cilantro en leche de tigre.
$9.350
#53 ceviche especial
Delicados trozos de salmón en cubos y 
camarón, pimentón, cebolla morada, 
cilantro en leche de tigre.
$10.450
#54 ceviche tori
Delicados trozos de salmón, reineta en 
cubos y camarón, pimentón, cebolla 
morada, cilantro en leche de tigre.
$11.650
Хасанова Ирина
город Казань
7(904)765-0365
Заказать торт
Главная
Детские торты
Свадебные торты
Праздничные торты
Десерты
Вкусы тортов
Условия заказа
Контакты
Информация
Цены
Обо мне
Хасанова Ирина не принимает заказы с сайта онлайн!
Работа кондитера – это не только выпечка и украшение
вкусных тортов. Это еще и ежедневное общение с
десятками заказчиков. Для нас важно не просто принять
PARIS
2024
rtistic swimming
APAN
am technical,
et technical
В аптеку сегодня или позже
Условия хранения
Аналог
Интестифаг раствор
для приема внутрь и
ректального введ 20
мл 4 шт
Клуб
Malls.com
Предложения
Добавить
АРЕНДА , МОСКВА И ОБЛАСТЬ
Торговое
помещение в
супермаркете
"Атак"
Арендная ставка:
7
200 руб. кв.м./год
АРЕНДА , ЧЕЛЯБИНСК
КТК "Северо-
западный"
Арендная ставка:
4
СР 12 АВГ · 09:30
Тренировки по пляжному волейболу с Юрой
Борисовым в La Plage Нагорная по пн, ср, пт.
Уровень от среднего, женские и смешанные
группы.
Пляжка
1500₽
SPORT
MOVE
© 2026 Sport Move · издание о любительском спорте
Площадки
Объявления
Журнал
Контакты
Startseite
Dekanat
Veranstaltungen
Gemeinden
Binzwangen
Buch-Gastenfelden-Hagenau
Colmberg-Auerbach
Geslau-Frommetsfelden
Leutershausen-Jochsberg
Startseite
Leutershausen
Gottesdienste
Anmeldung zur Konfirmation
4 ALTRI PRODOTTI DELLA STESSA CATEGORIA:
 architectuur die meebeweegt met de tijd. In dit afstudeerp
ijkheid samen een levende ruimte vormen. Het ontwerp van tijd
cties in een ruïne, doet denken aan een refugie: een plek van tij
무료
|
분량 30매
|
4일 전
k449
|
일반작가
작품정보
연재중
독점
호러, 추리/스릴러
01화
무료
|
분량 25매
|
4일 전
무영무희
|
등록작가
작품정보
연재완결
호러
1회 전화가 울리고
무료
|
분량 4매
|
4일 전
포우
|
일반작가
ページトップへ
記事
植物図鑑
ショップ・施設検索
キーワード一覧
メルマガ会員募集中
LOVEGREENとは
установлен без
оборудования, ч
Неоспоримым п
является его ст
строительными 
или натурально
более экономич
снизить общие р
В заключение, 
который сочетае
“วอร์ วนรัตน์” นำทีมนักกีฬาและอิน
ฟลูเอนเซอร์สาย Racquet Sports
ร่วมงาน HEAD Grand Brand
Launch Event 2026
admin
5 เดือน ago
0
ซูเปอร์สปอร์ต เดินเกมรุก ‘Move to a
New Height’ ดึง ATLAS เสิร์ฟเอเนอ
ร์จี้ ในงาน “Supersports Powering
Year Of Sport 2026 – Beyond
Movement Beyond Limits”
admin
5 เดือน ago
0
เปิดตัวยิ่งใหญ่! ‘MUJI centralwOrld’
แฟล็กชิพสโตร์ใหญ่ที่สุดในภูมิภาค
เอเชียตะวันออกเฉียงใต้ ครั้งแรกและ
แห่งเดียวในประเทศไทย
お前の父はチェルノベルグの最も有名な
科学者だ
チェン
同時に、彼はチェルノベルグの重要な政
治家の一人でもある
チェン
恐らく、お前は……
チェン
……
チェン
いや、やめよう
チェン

**Task:** Within the material above, copy exactly the lines from the line that holds "снизить общие р" up to and including the line that holds "เอเชียตะวันออกเฉียงใต้ ครั้งแรกและ".

**Exercise response:**
снизить общие р
В заключение, 
который сочетае
“วอร์ วนรัตน์” นำทีมนักกีฬาและอิน
ฟลูเอนเซอร์สาย Racquet Sports
ร่วมงาน HEAD Grand Brand
Launch Event 2026
admin
5 เดือน ago
0
ซูเปอร์สปอร์ต เดินเกมรุก ‘Move to a
New Height’ ดึง ATLAS เสิร์ฟเอเนอ
ร์จี้ ในงาน “Supersports Powering
Year Of Sport 2026 – Beyond
Movement Beyond Limits”
admin
5 เดือน ago
0
เปิดตัวยิ่งใหญ่! ‘MUJI centralwOrld’
แฟล็กชิพสโตร์ใหญ่ที่สุดในภูมิภาค
เอเชียตะวันออกเฉียงใต้ ครั้งแรกและ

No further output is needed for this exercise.